------ DATA SUPPLIED
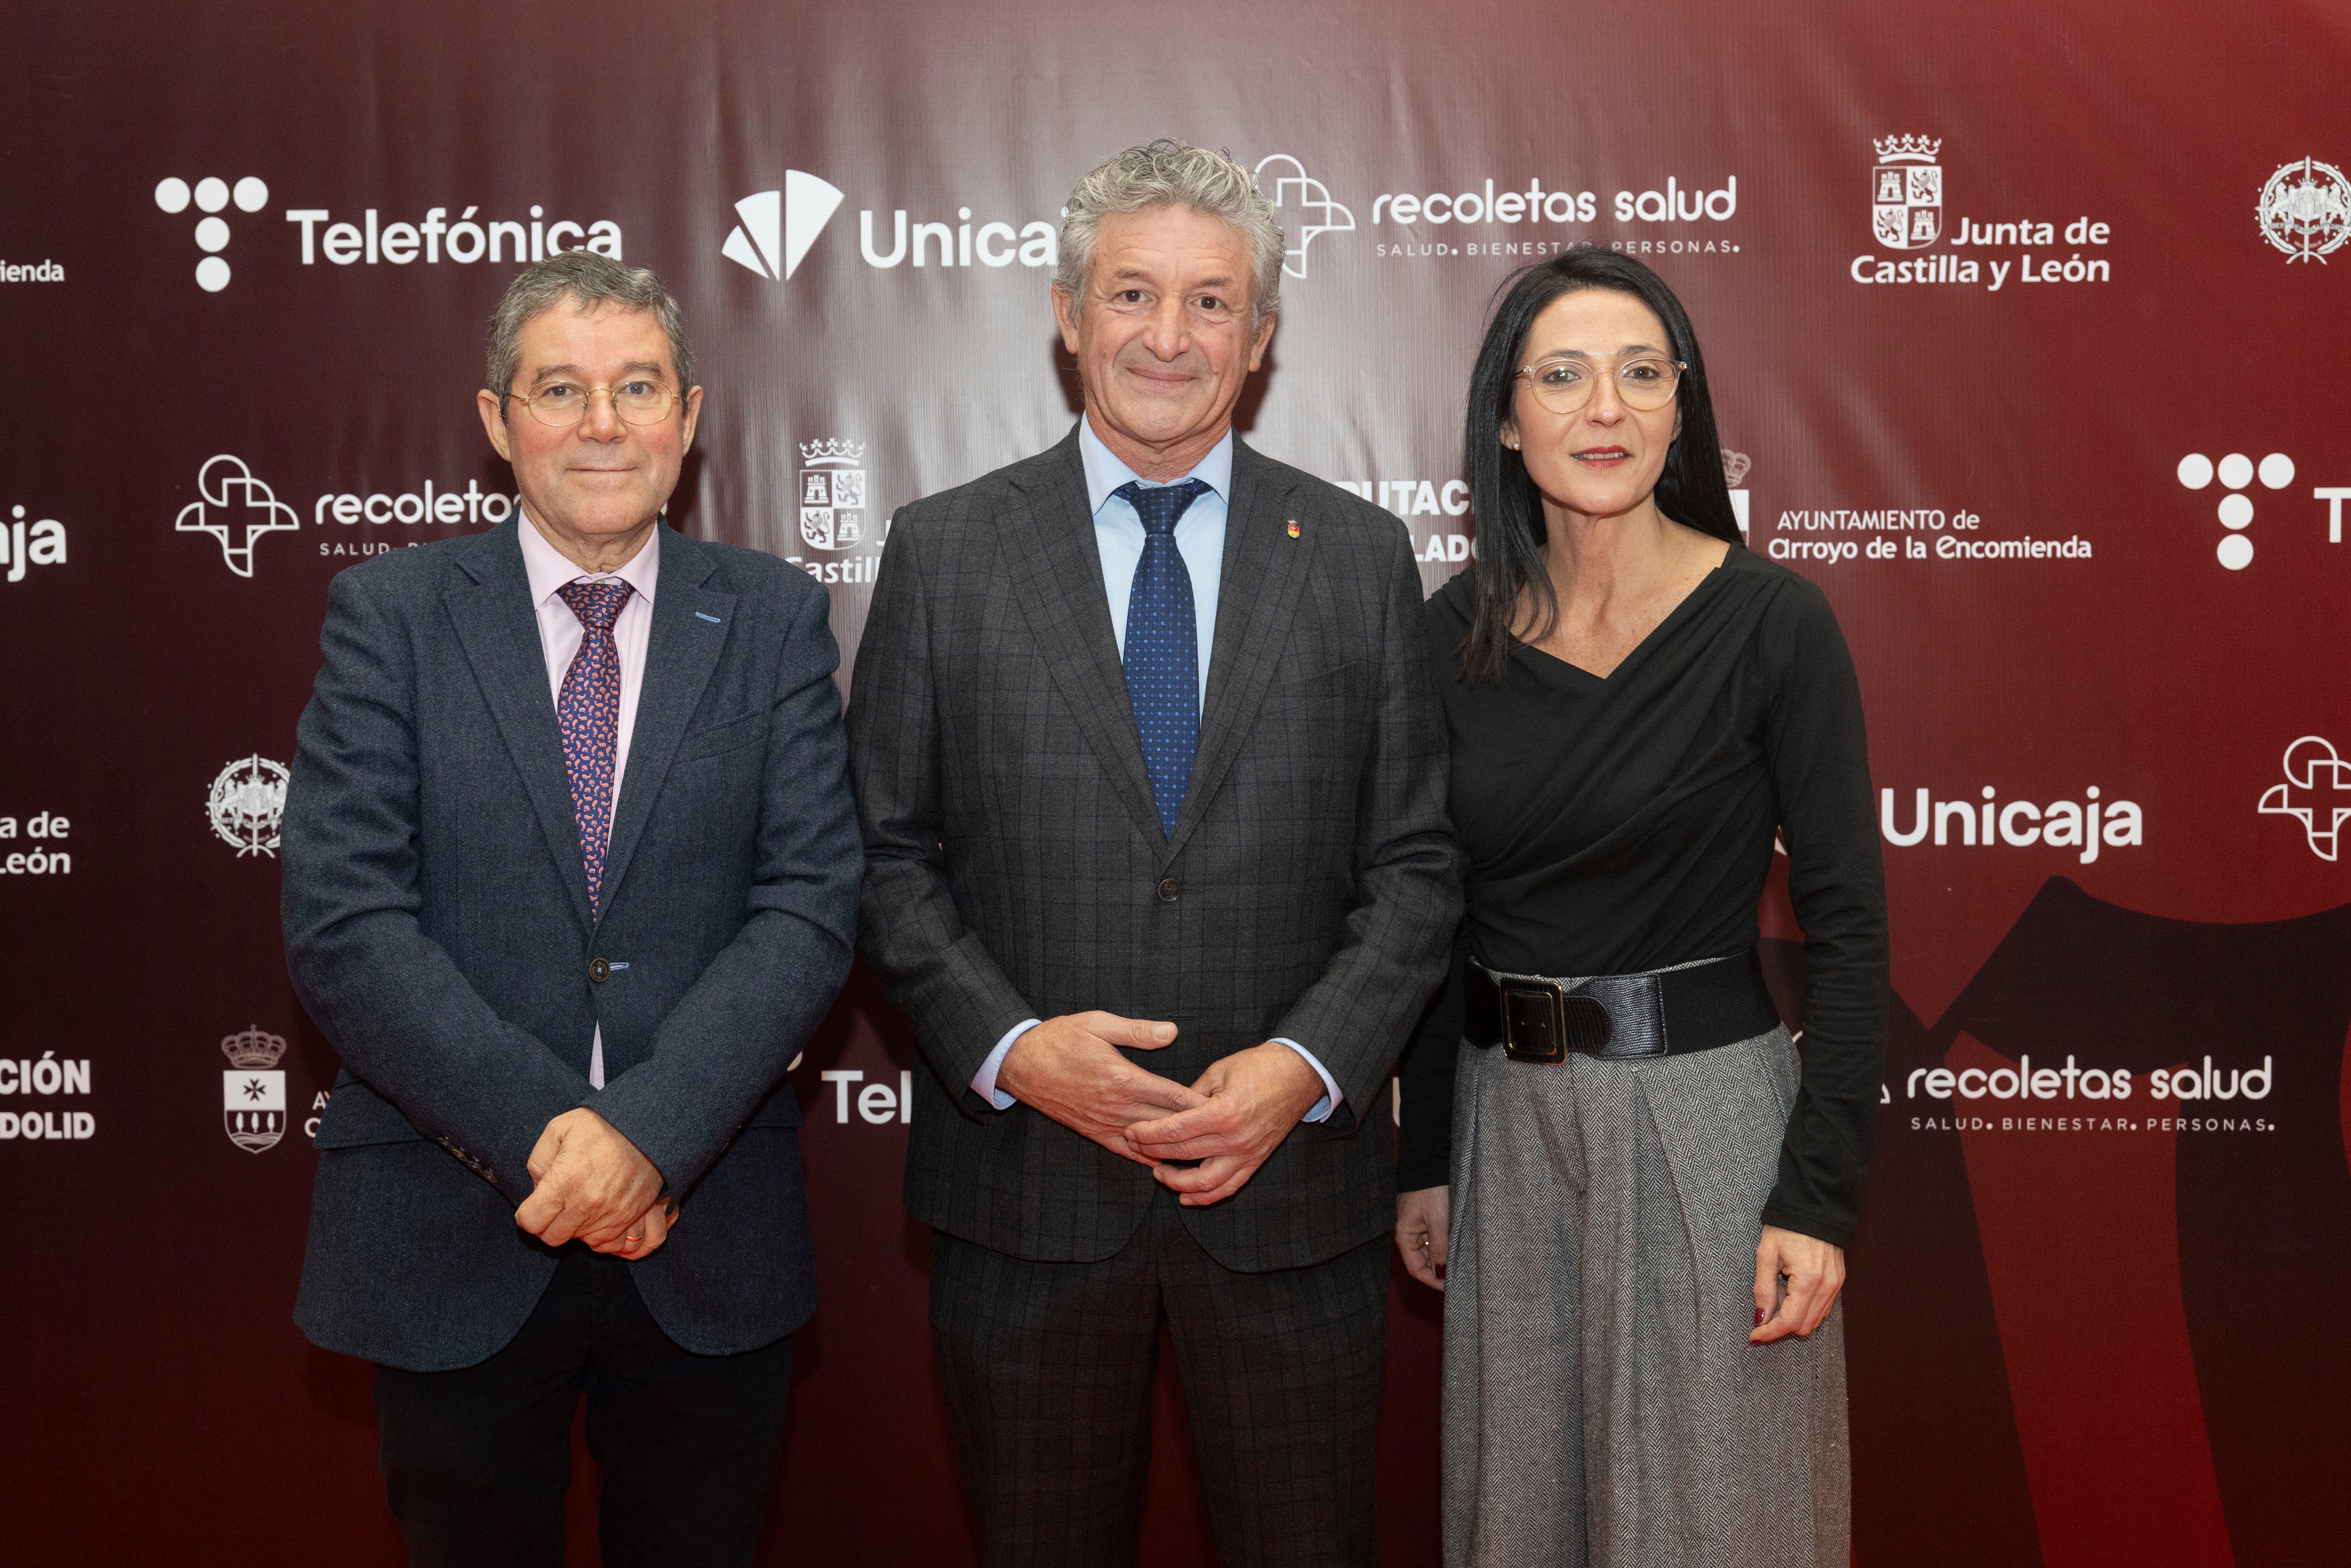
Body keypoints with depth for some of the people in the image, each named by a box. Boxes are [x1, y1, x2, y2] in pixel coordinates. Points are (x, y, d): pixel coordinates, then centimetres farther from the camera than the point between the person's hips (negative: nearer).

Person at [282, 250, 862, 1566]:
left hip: (711, 1239, 1)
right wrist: (542, 1137, -16)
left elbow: (813, 903, -6)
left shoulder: (775, 617, 2)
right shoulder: (390, 614, 0)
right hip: (451, 1244, -1)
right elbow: (344, 926, -8)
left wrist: (651, 1131, -18)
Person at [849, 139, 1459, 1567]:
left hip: (1293, 1182, 1)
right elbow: (888, 854, 1)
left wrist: (1307, 1063, -12)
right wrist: (1007, 1046, -13)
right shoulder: (945, 552, 2)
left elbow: (1416, 863, 2)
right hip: (1026, 1182, 0)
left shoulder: (1361, 557, 3)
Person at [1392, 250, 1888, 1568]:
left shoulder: (1773, 622, -10)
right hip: (1507, 1120, 4)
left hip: (1702, 1113, -4)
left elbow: (1849, 929, -9)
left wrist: (1819, 1199, -14)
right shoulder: (1458, 632, 1)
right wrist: (1426, 1160, 9)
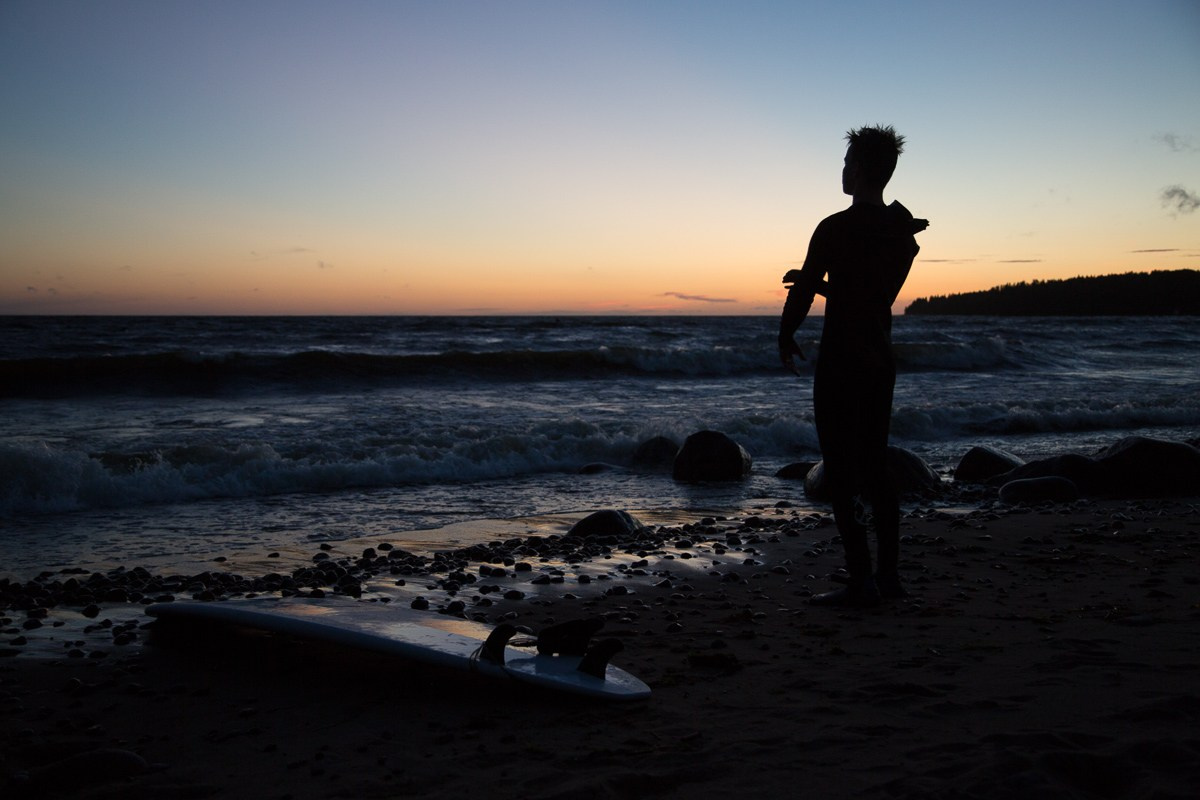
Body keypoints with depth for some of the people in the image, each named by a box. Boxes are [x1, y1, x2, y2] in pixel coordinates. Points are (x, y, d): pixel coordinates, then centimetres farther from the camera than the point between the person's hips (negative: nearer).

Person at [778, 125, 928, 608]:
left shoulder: (837, 229, -14)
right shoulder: (904, 232, 10)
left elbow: (803, 289, -11)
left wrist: (786, 337, 6)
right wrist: (818, 282, 27)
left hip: (841, 364, -8)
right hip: (881, 362, 8)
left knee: (841, 472, -3)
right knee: (875, 467, 14)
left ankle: (861, 583, -3)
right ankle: (888, 574, 18)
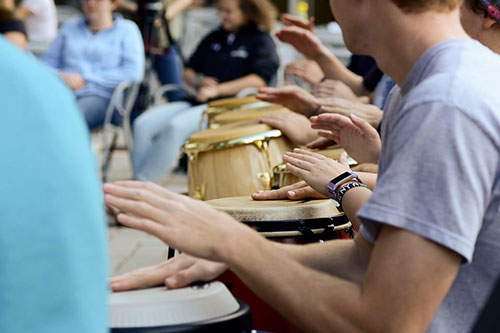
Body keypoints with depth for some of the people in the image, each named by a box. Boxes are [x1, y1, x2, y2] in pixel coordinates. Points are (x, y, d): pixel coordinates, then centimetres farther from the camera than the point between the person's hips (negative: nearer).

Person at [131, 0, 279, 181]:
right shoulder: (214, 38, 23)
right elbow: (188, 71, 27)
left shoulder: (261, 40, 3)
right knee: (144, 123, -15)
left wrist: (218, 89, -18)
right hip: (198, 102, 7)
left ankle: (142, 182, -27)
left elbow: (260, 79, -13)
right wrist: (198, 82, 2)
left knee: (177, 126, -32)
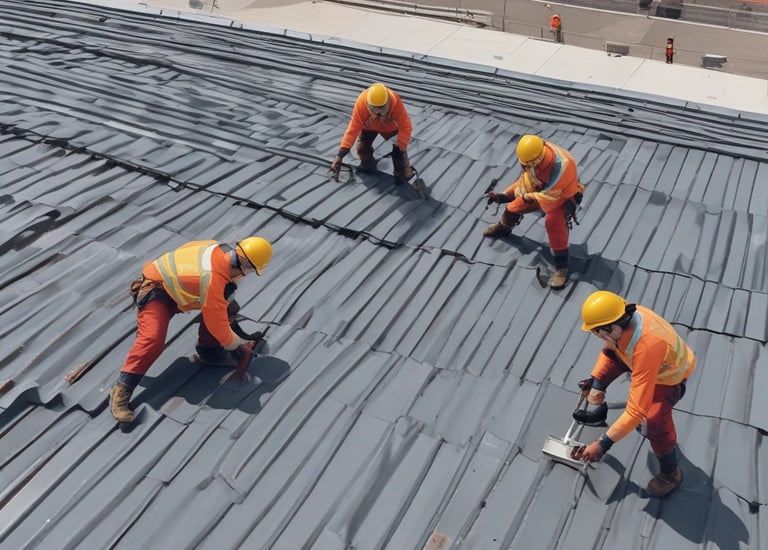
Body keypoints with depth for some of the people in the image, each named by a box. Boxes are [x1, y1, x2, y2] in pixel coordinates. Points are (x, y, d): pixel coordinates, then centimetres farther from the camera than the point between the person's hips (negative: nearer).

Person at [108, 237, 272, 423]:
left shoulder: (221, 250, -14)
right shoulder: (213, 280, -37)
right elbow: (217, 323, -26)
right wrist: (238, 344, -7)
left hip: (174, 284, 9)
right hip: (154, 291, -9)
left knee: (227, 305, -1)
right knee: (153, 339, -28)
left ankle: (209, 349, 12)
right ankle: (122, 390, -22)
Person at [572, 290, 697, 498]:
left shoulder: (647, 348, -47)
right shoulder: (620, 315, -29)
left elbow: (637, 410, -44)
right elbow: (609, 348, -4)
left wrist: (603, 443, -40)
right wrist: (597, 382, -14)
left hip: (669, 374, -7)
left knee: (656, 420, -21)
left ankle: (670, 473, 7)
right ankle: (597, 410, 33)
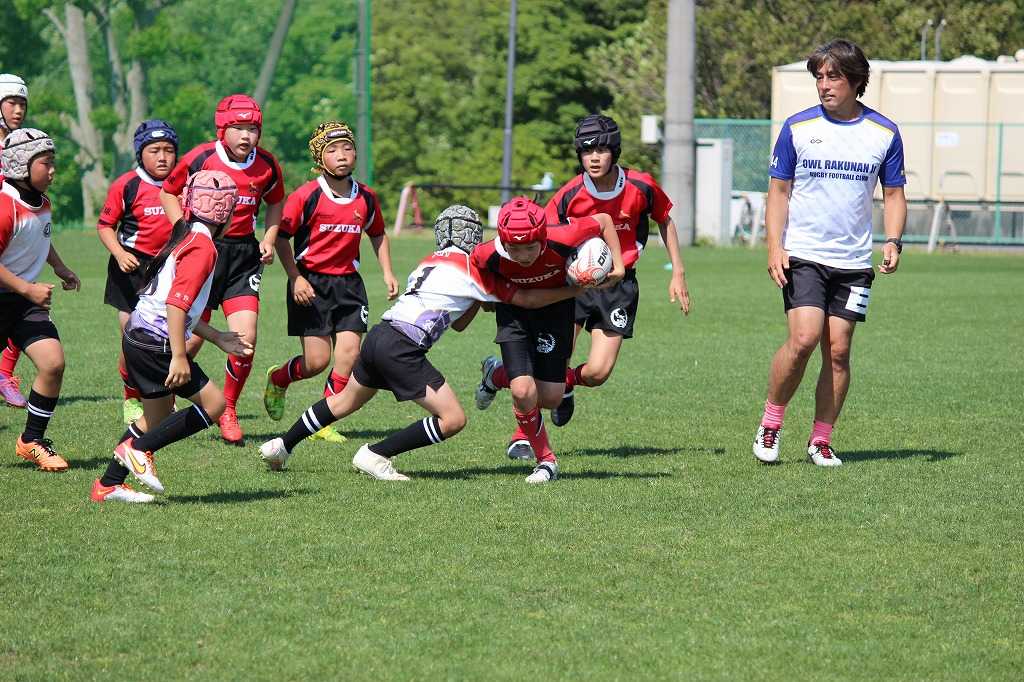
------------
### [YOUR INSTRUCTIONS]
Nothing but a number is expected here: how many lines above include the string "knee".

### [EXERCISE RESULT]
7